More than 700 volunteer scientists helped identify over 30,000 astronomical objects, including stellar outbreaks, 970 million years ago, hundreds of millions of years before the first dinosaurs appeared on Earth.

When a large star reaches the end of its life, it flares brightly like a supernova. In order to identify such space objects, the leadership of the Australian National University (ANU) invited volunteer scientists to more effectively hunt for supernovae.

Using images taken by the SkyMapper telescope, supernova hunters helped detect a supernova outbreak about 970 million light-years from Earth. This means that the star exploded millions of years before dinosaurs appeared on our planet.

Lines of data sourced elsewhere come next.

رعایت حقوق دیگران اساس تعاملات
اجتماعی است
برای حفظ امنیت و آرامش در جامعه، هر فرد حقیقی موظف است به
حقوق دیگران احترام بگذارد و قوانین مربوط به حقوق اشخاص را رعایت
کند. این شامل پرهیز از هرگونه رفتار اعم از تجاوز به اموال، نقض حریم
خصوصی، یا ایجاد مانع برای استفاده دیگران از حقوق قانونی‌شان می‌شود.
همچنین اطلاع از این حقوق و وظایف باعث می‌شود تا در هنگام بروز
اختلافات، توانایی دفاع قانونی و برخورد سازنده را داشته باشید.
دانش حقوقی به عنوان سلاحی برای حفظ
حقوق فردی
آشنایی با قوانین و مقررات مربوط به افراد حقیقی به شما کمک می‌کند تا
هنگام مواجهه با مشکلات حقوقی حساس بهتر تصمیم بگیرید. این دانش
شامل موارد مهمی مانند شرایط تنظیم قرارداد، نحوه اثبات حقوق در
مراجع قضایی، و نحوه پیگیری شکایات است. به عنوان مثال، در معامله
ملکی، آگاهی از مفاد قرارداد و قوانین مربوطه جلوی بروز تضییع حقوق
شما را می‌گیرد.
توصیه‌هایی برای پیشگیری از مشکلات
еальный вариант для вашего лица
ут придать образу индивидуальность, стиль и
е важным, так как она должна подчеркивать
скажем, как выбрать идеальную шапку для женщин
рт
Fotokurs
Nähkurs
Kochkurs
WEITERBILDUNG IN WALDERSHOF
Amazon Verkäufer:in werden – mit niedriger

“This is the exact type of supernova we are looking for – Type Ia.” Such supernovas are used to measure distances in the universe, “said Brad Tucker, a researcher at the Australian Institute of Astronomy and Astrophysics.

“This is the exact type of supernova we are looking for – Type Ia.” Such supernovas are used to measure distances in the universe, “said Brad Tucker, a researcher at the Australian Institute of Astronomy and Astrophysics.

The discovered supernova remnants were designated SN2017dxh. However, this is only a candidate for real supernovae. In parallel with the study of this candidate, scientists track the location of another 18 potential supernovae.